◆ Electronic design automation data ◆
★ ★ ★ ★
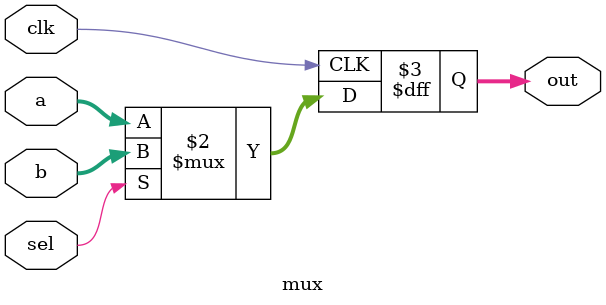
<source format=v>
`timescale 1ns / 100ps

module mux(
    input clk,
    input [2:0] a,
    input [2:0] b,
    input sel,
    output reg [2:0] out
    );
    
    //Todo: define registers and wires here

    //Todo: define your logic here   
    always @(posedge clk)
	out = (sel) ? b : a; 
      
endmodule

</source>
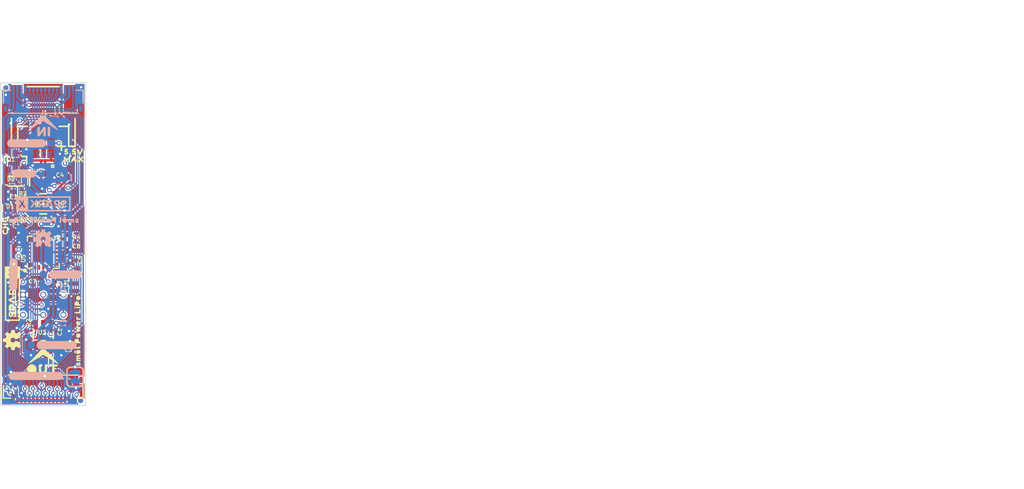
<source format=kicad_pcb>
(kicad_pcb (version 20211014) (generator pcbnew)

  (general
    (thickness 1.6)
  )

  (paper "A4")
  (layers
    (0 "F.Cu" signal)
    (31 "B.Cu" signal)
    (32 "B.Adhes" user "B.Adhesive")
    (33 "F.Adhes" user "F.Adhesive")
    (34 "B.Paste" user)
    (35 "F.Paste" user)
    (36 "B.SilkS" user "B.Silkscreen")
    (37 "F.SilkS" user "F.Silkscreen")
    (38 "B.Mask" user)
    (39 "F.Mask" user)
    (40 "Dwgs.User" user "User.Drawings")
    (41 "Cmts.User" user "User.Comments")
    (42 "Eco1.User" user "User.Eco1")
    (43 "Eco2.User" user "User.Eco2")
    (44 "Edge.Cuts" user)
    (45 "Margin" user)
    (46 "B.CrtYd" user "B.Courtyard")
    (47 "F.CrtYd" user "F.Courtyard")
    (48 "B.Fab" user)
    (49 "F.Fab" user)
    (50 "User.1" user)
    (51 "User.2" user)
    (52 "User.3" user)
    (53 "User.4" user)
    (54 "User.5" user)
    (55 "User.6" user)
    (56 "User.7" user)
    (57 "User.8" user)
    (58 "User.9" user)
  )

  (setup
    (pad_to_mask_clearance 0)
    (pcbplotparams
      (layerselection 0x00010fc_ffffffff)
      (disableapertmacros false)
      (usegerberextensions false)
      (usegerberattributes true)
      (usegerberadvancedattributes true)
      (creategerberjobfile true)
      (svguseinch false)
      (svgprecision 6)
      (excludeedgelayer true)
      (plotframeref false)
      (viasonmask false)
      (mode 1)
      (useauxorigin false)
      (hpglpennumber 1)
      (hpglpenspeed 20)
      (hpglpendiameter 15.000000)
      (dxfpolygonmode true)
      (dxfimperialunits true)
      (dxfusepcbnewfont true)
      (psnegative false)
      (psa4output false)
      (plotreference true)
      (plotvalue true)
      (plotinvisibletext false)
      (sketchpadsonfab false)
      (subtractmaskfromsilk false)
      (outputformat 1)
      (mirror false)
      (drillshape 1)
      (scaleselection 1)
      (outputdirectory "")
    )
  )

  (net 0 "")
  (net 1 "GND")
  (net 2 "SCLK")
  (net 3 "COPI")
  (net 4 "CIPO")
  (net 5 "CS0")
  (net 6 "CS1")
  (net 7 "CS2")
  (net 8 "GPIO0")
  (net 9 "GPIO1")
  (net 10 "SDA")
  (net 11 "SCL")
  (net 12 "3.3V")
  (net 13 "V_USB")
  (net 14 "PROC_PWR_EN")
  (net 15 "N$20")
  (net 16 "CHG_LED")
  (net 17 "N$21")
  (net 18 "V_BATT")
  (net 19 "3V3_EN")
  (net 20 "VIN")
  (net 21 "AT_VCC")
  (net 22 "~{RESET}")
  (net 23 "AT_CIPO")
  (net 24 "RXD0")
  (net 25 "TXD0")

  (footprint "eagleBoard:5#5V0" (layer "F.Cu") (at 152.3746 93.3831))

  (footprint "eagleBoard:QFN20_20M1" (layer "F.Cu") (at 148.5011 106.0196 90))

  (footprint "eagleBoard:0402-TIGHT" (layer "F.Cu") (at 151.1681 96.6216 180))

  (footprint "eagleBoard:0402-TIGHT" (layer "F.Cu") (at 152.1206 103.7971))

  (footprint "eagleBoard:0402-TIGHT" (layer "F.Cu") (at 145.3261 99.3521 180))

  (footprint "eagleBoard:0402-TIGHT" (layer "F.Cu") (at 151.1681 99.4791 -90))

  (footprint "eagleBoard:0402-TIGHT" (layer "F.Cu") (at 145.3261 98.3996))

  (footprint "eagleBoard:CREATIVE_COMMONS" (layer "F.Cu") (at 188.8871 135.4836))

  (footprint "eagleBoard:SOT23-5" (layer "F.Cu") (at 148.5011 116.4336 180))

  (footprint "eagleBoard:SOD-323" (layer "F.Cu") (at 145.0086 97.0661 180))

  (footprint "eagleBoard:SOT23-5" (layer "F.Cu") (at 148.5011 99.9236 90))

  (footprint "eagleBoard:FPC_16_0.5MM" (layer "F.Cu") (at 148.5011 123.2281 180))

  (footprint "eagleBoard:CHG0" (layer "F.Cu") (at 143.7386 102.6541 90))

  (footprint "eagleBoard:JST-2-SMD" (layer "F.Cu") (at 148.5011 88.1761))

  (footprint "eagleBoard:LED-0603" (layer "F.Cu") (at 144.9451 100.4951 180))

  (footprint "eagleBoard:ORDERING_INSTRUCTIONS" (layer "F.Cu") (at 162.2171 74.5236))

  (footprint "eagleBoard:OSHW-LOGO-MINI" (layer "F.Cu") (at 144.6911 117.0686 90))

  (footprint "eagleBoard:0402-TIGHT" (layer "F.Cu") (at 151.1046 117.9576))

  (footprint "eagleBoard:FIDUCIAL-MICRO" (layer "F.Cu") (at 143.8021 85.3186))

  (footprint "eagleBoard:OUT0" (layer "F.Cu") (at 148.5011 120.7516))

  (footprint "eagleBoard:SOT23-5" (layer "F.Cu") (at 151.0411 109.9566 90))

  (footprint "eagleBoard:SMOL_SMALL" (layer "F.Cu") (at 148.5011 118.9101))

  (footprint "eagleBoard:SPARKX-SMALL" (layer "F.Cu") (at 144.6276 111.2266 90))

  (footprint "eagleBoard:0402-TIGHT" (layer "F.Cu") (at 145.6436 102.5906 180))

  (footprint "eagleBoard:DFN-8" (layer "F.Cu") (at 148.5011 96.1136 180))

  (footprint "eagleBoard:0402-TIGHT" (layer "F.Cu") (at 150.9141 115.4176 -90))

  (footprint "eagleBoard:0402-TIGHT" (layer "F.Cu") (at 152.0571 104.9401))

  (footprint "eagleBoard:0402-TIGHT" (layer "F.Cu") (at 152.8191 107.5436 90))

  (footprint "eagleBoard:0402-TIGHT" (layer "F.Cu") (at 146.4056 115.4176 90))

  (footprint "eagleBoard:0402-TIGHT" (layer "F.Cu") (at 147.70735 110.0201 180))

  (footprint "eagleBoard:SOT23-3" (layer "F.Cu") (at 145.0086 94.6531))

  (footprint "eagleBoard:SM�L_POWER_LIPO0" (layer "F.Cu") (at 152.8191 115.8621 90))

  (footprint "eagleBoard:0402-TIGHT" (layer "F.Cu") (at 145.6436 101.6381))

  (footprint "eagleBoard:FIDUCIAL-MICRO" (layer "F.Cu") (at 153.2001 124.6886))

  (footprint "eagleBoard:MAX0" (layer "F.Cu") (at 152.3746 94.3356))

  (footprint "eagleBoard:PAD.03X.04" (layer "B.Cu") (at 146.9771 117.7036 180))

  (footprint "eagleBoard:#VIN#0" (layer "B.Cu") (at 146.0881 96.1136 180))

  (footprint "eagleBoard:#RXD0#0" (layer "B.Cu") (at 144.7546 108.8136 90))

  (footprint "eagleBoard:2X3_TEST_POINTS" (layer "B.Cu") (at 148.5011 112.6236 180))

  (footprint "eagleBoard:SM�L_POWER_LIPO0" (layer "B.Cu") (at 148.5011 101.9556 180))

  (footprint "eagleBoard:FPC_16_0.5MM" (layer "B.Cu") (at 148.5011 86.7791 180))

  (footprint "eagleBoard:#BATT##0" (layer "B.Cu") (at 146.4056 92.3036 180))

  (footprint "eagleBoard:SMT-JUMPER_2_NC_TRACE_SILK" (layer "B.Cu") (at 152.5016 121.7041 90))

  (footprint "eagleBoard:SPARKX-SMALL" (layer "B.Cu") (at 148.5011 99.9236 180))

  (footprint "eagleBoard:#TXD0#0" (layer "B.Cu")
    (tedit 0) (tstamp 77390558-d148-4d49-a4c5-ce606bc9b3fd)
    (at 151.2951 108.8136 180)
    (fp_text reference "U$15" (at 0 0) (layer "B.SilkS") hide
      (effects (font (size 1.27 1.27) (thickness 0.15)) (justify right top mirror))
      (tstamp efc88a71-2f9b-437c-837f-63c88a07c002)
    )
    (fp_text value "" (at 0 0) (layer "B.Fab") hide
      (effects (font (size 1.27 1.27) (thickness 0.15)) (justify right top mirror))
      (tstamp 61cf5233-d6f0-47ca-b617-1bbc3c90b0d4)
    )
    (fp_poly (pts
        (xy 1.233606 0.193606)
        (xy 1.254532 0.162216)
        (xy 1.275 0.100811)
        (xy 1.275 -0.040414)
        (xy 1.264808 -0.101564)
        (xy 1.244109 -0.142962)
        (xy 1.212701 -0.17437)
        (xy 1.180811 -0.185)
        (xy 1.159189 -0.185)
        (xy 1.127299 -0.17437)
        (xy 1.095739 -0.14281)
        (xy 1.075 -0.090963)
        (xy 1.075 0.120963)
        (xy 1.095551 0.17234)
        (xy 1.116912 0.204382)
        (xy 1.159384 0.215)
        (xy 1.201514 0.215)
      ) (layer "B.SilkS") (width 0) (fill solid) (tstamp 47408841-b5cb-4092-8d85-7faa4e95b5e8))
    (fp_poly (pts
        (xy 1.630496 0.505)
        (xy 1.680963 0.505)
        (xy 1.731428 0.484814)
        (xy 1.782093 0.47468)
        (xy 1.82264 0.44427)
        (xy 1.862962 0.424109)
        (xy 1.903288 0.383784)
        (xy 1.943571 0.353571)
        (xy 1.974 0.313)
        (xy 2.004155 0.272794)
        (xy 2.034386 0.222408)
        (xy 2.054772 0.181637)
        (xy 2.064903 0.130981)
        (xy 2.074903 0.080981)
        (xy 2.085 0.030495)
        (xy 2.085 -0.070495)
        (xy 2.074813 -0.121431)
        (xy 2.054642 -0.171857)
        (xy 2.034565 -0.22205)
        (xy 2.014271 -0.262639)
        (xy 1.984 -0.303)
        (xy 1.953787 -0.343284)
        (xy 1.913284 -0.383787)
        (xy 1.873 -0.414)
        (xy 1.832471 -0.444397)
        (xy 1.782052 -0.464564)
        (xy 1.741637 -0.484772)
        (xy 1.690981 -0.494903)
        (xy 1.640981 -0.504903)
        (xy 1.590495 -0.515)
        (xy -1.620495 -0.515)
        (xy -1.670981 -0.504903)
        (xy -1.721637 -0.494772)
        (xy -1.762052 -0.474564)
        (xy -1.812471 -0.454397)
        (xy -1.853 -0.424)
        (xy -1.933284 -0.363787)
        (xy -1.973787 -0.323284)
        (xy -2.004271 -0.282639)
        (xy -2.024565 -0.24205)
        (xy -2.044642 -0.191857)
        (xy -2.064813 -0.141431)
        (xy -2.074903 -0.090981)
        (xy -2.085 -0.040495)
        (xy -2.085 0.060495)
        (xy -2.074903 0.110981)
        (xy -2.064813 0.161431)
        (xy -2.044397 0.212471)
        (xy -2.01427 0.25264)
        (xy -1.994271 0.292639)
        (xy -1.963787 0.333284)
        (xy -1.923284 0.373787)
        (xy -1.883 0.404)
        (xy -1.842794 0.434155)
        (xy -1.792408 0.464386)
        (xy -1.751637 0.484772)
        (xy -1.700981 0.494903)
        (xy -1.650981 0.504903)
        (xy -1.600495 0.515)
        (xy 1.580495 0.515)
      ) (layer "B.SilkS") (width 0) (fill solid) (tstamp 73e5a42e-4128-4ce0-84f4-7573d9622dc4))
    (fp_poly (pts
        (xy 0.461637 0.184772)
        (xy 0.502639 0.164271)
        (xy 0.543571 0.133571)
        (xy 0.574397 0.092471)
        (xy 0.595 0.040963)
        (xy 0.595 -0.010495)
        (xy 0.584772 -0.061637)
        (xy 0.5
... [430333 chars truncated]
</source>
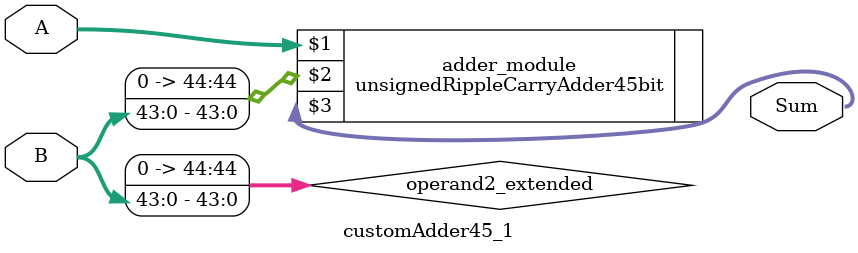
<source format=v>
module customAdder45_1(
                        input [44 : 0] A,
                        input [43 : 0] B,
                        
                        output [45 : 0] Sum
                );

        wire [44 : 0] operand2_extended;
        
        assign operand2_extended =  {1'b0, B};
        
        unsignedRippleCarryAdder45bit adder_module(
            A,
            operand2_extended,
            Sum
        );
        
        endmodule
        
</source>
★ ★ ★ ★
◆ Task brief ◆
Make an exact copy of only those lines that run from the line with "(xy 2.085 0.030495)" through the end of the records, excluding pictures.

◆ Result of the exercise ◆
        (xy 2.085 0.030495)
        (xy 2.085 -0.070495)
        (xy 2.074813 -0.121431)
        (xy 2.054642 -0.171857)
        (xy 2.034565 -0.22205)
        (xy 2.014271 -0.262639)
        (xy 1.984 -0.303)
        (xy 1.953787 -0.343284)
        (xy 1.913284 -0.383787)
        (xy 1.873 -0.414)
        (xy 1.832471 -0.444397)
        (xy 1.782052 -0.464564)
        (xy 1.741637 -0.484772)
        (xy 1.690981 -0.494903)
        (xy 1.640981 -0.504903)
        (xy 1.590495 -0.515)
        (xy -1.620495 -0.515)
        (xy -1.670981 -0.504903)
        (xy -1.721637 -0.494772)
        (xy -1.762052 -0.474564)
        (xy -1.812471 -0.454397)
        (xy -1.853 -0.424)
        (xy -1.933284 -0.363787)
        (xy -1.973787 -0.323284)
        (xy -2.004271 -0.282639)
        (xy -2.024565 -0.24205)
        (xy -2.044642 -0.191857)
        (xy -2.064813 -0.141431)
        (xy -2.074903 -0.090981)
        (xy -2.085 -0.040495)
        (xy -2.085 0.060495)
        (xy -2.074903 0.110981)
        (xy -2.064813 0.161431)
        (xy -2.044397 0.212471)
        (xy -2.01427 0.25264)
        (xy -1.994271 0.292639)
        (xy -1.963787 0.333284)
        (xy -1.923284 0.373787)
        (xy -1.883 0.404)
        (xy -1.842794 0.434155)
        (xy -1.792408 0.464386)
        (xy -1.751637 0.484772)
        (xy -1.700981 0.494903)
        (xy -1.650981 0.504903)
        (xy -1.600495 0.515)
        (xy 1.580495 0.515)
      ) (layer "B.SilkS") (width 0) (fill solid) (tstamp 73e5a42e-4128-4ce0-84f4-7573d9622dc4))
    (fp_poly (pts
        (xy 0.461637 0.184772)
        (xy 0.502639 0.164271)
        (xy 0.543571 0.133571)
        (xy 0.574397 0.092471)
        (xy 0.595 0.040963)
        (xy 0.595 -0.010495)
        (xy 0.584772 -0.061637)
        (xy 0.5
... [430333 chars truncated]
</source>
<source format=v>
module customAdder45_1(
                        input [44 : 0] A,
                        input [43 : 0] B,
                        
                        output [45 : 0] Sum
                );

        wire [44 : 0] operand2_extended;
        
        assign operand2_extended =  {1'b0, B};
        
        unsignedRippleCarryAdder45bit adder_module(
            A,
            operand2_extended,
            Sum
        );
        
        endmodule
        
</source>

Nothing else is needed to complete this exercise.